Pourquoi la fatigue frappe les cavaliers comme un mur invisible
On commence la sortie, les muscles chantent, le vent pousse. Puis, sans prévenir, le corps tire la sonnette d’alarme. C’est ça, la fatigue : un phénomène qui ne se mesure pas en kilomètres, mais en micro‑seconds de décélération. Et ici, chaque seconde compte, chaque watt compte. Voici le problème : la plupart des coureurs traitent la fatigue comme une simple “fatigue”. Erreur. C’est un cocktail de glycogène, d’acide lactique, de sommeil et de stratégies mentales. Tout se combine, tout s’entrelace.
Regarde ton glycogène comme le carburant premium d’une Formule 1. Une fois que le stock s’épuise, même la meilleure machine s’écrase. L’oxygène devient rare, le cœur s’emballe, le cerveau envoie du ventilo à la tête. C’est le pic d’épuisement qui survient souvent à 90 % de l’effort, pas à 70 %. Et là, la tactique change : on ne pédale plus pour aller plus loin, on pédale pour rester debout.
Stratégies qui font la différence
Première règle : alimentation pendant la sortie. Pas de chocolat en vrac, mais de la gelée à 30 % de glucides, prise toutes les 30 minutes. Deuxième règle : micro‑repos. Une pause de 15 secondes, juste assez pour respirer profondément, relâcher les épaules, laisser le système nerveux remettre les compteurs à zéro. Troisième règle : le “coucher d’œil”. Fermer les paupières 5 secondes chaque fois que le peloton ralentit ; ça réinitialise le cerveau comme un reboot.
Les muscles n’ont pas besoin de repos complet, ils réclament une variation de cadence. Alterner entre 90 rpm et 110 rpm, c’est le contre‑coup qui empêche le système de s’adapter à l’échec. Et le mental ? Il faut s’en servir comme un couteau suisse. Visualiser la ligne d’arrivée, se répéter “je contrôle ma respiration”, c’est plus efficace que toute la tech. En même temps, le stress ne doit pas être un fardeau, il doit devenir carburant. On fait le truc : on inspire pendant la montée, on expire pendant la descente, et on garde le cœur en rythme.
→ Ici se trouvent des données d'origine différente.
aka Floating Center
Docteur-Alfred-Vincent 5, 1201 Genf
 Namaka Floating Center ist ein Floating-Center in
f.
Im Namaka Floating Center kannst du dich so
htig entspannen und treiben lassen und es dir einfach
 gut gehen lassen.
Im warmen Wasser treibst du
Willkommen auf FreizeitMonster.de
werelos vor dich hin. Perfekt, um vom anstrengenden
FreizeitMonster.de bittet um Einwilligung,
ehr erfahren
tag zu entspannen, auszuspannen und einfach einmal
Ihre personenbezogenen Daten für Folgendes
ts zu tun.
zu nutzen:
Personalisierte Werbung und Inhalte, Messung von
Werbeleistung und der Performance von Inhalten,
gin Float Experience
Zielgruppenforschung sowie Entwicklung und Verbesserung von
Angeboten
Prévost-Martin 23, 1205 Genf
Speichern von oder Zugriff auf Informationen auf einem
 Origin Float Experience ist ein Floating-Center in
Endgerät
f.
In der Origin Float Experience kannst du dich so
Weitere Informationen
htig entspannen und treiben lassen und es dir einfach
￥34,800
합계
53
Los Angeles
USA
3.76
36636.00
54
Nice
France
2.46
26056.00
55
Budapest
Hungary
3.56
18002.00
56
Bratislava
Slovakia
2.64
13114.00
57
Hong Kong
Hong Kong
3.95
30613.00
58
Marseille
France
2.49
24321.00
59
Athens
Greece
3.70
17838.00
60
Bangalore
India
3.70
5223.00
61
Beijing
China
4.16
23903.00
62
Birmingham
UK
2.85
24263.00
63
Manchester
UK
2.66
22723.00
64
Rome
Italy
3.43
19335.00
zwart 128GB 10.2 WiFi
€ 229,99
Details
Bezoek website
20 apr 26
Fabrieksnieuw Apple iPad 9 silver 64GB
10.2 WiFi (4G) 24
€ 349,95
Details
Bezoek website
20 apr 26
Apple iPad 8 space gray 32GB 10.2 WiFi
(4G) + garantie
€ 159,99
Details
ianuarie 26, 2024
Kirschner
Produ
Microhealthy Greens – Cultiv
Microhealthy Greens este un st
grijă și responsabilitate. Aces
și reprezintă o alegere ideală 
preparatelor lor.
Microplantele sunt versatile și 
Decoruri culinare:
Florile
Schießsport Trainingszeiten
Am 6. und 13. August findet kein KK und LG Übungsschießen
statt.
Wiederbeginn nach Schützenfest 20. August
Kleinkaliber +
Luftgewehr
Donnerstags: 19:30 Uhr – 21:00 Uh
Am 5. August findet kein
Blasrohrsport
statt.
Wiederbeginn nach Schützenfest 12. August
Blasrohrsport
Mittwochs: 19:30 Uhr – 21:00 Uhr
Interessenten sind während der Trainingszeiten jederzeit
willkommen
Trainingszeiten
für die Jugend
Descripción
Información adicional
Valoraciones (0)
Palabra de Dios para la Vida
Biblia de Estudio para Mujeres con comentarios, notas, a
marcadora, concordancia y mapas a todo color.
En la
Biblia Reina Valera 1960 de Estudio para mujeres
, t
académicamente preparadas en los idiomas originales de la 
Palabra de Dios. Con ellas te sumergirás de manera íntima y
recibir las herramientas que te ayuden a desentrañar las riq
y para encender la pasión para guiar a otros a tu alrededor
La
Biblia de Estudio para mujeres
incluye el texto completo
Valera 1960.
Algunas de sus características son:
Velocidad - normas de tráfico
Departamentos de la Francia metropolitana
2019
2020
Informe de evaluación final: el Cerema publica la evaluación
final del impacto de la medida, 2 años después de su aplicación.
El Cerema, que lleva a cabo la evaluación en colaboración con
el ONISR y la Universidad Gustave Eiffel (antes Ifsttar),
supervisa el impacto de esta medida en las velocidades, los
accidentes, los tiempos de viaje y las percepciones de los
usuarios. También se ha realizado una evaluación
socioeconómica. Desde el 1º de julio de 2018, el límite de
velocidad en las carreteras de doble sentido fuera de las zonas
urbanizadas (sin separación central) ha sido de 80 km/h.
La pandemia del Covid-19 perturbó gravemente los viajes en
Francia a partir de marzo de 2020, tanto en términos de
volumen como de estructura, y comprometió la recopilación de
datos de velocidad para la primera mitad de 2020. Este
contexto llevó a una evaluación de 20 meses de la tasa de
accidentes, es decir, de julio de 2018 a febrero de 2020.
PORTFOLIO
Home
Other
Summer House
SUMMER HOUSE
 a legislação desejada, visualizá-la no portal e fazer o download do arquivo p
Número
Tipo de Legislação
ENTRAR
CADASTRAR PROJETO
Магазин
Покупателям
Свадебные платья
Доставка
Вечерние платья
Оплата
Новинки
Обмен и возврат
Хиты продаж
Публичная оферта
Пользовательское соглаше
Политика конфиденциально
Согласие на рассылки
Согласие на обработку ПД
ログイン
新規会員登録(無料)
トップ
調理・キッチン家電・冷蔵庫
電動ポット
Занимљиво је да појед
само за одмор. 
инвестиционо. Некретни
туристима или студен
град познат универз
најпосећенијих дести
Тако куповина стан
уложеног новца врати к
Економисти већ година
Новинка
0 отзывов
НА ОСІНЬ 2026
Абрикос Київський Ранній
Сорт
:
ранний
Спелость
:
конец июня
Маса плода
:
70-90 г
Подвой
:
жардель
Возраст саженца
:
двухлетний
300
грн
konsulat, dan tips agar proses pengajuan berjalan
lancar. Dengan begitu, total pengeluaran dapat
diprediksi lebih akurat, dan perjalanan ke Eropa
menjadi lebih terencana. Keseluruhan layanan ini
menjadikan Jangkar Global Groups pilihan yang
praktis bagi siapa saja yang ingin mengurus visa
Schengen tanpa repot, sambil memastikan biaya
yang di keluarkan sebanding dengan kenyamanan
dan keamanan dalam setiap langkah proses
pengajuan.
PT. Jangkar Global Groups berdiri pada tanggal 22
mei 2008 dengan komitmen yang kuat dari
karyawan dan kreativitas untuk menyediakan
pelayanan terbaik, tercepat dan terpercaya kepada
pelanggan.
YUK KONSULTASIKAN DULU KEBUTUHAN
La récupération post‑course vaut autant que la stratégie en course. Hydratation, protéines, froid, tout y passe. Mais si tu veux un vrai avantage, ne néglige jamais la qualité du sommeil : 7 à 8 heures non‑interrompues, sinon le corps ne saura jamais refaire le plein de glycogène. En bref, la fatigue n’est pas ton ennemie, c’est ton indicateur ; apprends à la lire, à la manipuler, à la dompter.
Et maintenant, on passe à l’action : dès la prochaine sortie, planifie un intervalle de 10 minutes où tu alters rapidement la cadence toutes les 30 secondes, intègre un gel à 30 % de glucides au kilomètre 25, et termine chaque séance avec 5 minutes de respiration profonde. C’est le plan qui change la donne.